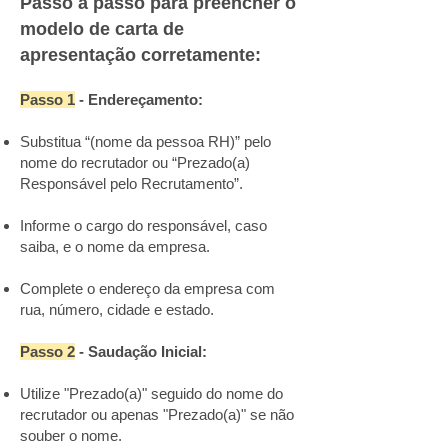
Passo a passo para preencher o
modelo de carta de
apresentação corretamente:
Passo 1
- Endereçamento:
Substitua “(nome da pessoa RH)” pelo
nome do recrutador ou “Prezado(a)
Responsável pelo Recrutamento”.
Informe o cargo do responsável, caso
saiba, e o nome da empresa.
Complete o endereço da empresa com
rua, número, cidade e estado.
Passo 2
- Saudação Inicial:
Utilize "Prezado(a)" seguido do nome do
recrutador ou apenas "Prezado(a)" se não
souber o nome.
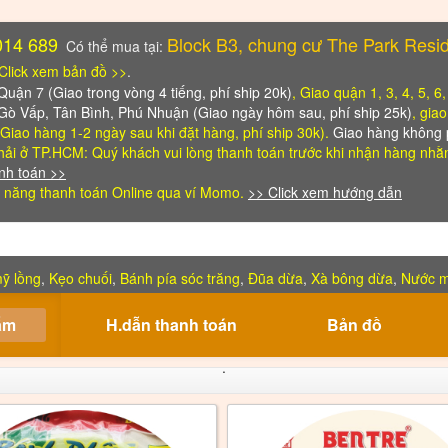
014 689
Block B3, chung cư The Park Resi
Có thể mua tại:
Click xem bản đồ >>
.
ận 7 (Giao trong vòng 4 tiếng, phí ship 20k)
, Giao quận 1, 3, 4, 5, 6
 Gò Vấp, Tân Bình, Phú Nhuận (Giao ngày hôm sau, phí ship 25k)
, gia
Giao hàng 1-2 ngày sau khi đặt hàng, phí ship 30k).
Giao hàng không p
ải ở TP.HCM: Quý khách vui lòng thanh toán trước khi nhận hàng
nhằm
nh toán >>
 năng thanh toán Online qua ví Momo.
>> Click xem hướng dẫn
ỹ lồng
,
Kẹo chuối
,
Bánh pía sóc trăng
,
Đũa dừa
,
Xà bông dừa
,
Nước 
ẩm
H.dẫn thanh toán
Bản đồ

----

**Task item**
All lines in the listing above between the line with "Block B3, chung cư The Park Resi" and the line with "Giao hàng không p", inclusive, should be set down exactly, and no line outside that range.

**Reply**
Block B3, chung cư The Park Resi
Có thể mua tại:
Click xem bản đồ >>
.
ận 7 (Giao trong vòng 4 tiếng, phí ship 20k)
, Giao quận 1, 3, 4, 5, 6
 Gò Vấp, Tân Bình, Phú Nhuận (Giao ngày hôm sau, phí ship 25k)
, gia
Giao hàng 1-2 ngày sau khi đặt hàng, phí ship 30k).
Giao hàng không p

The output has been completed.